■ Goal of the exercise: Transcribe the entries in full, keeping each word as it is.

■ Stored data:
*** Block opens ***

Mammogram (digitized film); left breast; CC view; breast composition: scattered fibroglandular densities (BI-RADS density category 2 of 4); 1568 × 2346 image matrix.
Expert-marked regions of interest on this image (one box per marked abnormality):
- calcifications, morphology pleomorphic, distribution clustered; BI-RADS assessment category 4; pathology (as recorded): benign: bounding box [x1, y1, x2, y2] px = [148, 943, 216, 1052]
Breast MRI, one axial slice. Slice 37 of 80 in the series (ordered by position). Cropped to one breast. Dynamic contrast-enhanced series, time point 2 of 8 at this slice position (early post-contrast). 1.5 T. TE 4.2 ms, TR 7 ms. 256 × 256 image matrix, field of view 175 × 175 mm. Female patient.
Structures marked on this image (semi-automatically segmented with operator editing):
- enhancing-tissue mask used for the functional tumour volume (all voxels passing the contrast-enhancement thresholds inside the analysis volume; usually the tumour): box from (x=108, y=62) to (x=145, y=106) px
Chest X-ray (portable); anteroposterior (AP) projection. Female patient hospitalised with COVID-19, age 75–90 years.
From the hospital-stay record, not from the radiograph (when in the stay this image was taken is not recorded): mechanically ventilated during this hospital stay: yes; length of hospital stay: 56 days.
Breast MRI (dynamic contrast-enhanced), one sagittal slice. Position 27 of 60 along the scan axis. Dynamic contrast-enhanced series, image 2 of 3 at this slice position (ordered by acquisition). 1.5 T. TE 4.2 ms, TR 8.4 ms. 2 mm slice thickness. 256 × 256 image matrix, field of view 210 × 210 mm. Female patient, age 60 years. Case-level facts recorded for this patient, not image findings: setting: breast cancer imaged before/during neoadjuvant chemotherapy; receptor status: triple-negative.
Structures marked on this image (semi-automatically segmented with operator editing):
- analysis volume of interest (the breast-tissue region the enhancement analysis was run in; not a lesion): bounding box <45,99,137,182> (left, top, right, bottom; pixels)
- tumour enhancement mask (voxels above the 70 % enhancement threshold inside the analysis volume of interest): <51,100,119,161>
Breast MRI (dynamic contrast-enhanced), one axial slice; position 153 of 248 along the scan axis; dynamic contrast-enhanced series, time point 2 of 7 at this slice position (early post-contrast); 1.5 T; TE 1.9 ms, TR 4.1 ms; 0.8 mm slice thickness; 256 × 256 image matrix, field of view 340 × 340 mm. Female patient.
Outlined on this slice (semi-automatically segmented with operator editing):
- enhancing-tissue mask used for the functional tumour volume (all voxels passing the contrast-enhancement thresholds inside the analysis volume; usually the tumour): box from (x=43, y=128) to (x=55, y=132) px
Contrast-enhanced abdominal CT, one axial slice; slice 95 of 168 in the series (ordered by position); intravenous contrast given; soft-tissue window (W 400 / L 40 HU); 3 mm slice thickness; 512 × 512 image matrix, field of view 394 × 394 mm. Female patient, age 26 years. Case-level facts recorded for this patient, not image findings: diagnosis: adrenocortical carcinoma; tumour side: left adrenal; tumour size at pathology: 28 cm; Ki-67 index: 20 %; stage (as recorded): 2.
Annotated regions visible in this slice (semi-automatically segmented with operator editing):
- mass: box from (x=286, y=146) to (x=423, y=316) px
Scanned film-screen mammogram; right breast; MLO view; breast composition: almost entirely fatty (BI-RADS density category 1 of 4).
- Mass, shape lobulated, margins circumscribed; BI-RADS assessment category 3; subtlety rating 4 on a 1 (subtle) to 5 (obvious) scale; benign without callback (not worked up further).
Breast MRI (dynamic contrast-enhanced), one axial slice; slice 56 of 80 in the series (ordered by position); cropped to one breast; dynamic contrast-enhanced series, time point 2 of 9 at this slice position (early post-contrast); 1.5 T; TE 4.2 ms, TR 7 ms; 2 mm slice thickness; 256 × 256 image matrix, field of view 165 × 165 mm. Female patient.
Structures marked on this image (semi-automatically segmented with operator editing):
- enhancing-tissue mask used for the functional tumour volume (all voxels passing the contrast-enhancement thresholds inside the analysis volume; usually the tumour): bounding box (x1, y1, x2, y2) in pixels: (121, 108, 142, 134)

*** Block closes ***

■ Response area:
Mammogram (digitized film); left breast; CC view; breast composition: scattered fibroglandular densities (BI-RADS density category 2 of 4); 1568 × 2346 image matrix.
Expert-marked regions of interest on this image (one box per marked abnormality):
- calcifications, morphology pleomorphic, distribution clustered; BI-RADS assessment category 4; pathology (as recorded): benign: bounding box [x1, y1, x2, y2] px = [148, 943, 216, 1052]
Breast MRI, one axial slice. Slice 37 of 80 in the series (ordered by position). Cropped to one breast. Dynamic contrast-enhanced series, time point 2 of 8 at this slice position (early post-contrast). 1.5 T. TE 4.2 ms, TR 7 ms. 256 × 256 image matrix, field of view 175 × 175 mm. Female patient.
Structures marked on this image (semi-automatically segmented with operator editing):
- enhancing-tissue mask used for the functional tumour volume (all voxels passing the contrast-enhancement thresholds inside the analysis volume; usually the tumour): box from (x=108, y=62) to (x=145, y=106) px
Chest X-ray (portable); anteroposterior (AP) projection. Female patient hospitalised with COVID-19, age 75–90 years.
From the hospital-stay record, not from the radiograph (when in the stay this image was taken is not recorded): mechanically ventilated during this hospital stay: yes; length of hospital stay: 56 days.
Breast MRI (dynamic contrast-enhanced), one sagittal slice. Position 27 of 60 along the scan axis. Dynamic contrast-enhanced series, image 2 of 3 at this slice position (ordered by acquisition). 1.5 T. TE 4.2 ms, TR 8.4 ms. 2 mm slice thickness. 256 × 256 image matrix, field of view 210 × 210 mm. Female patient, age 60 years. Case-level facts recorded for this patient, not image findings: setting: breast cancer imaged before/during neoadjuvant chemotherapy; receptor status: triple-negative.
Structures marked on this image (semi-automatically segmented with operator editing):
- analysis volume of interest (the breast-tissue region the enhancement analysis was run in; not a lesion): bounding box <45,99,137,182> (left, top, right, bottom; pixels)
- tumour enhancement mask (voxels above the 70 % enhancement threshold inside the analysis volume of interest): <51,100,119,161>
Breast MRI (dynamic contrast-enhanced), one axial slice; position 153 of 248 along the scan axis; dynamic contrast-enhanced series, time point 2 of 7 at this slice position (early post-contrast); 1.5 T; TE 1.9 ms, TR 4.1 ms; 0.8 mm slice thickness; 256 × 256 image matrix, field of view 340 × 340 mm. Female patient.
Outlined on this slice (semi-automatically segmented with operator editing):
- enhancing-tissue mask used for the functional tumour volume (all voxels passing the contrast-enhancement thresholds inside the analysis volume; usually the tumour): box from (x=43, y=128) to (x=55, y=132) px
Contrast-enhanced abdominal CT, one axial slice; slice 95 of 168 in the series (ordered by position); intravenous contrast given; soft-tissue window (W 400 / L 40 HU); 3 mm slice thickness; 512 × 512 image matrix, field of view 394 × 394 mm. Female patient, age 26 years. Case-level facts recorded for this patient, not image findings: diagnosis: adrenocortical carcinoma; tumour side: left adrenal; tumour size at pathology: 28 cm; Ki-67 index: 20 %; stage (as recorded): 2.
Annotated regions visible in this slice (semi-automatically segmented with operator editing):
- mass: box from (x=286, y=146) to (x=423, y=316) px
Scanned film-screen mammogram; right breast; MLO view; breast composition: almost entirely fatty (BI-RADS density category 1 of 4).
- Mass, shape lobulated, margins circumscribed; BI-RADS assessment category 3; subtlety rating 4 on a 1 (subtle) to 5 (obvious) scale; benign without callback (not worked up further).
Breast MRI (dynamic contrast-enhanced), one axial slice; slice 56 of 80 in the series (ordered by position); cropped to one breast; dynamic contrast-enhanced series, time point 2 of 9 at this slice position (early post-contrast); 1.5 T; TE 4.2 ms, TR 7 ms; 2 mm slice thickness; 256 × 256 image matrix, field of view 165 × 165 mm. Female patient.
Structures marked on this image (semi-automatically segmented with operator editing):
- enhancing-tissue mask used for the functional tumour volume (all voxels passing the contrast-enhancement thresholds inside the analysis volume; usually the tumour): bounding box (x1, y1, x2, y2) in pixels: (121, 108, 142, 134)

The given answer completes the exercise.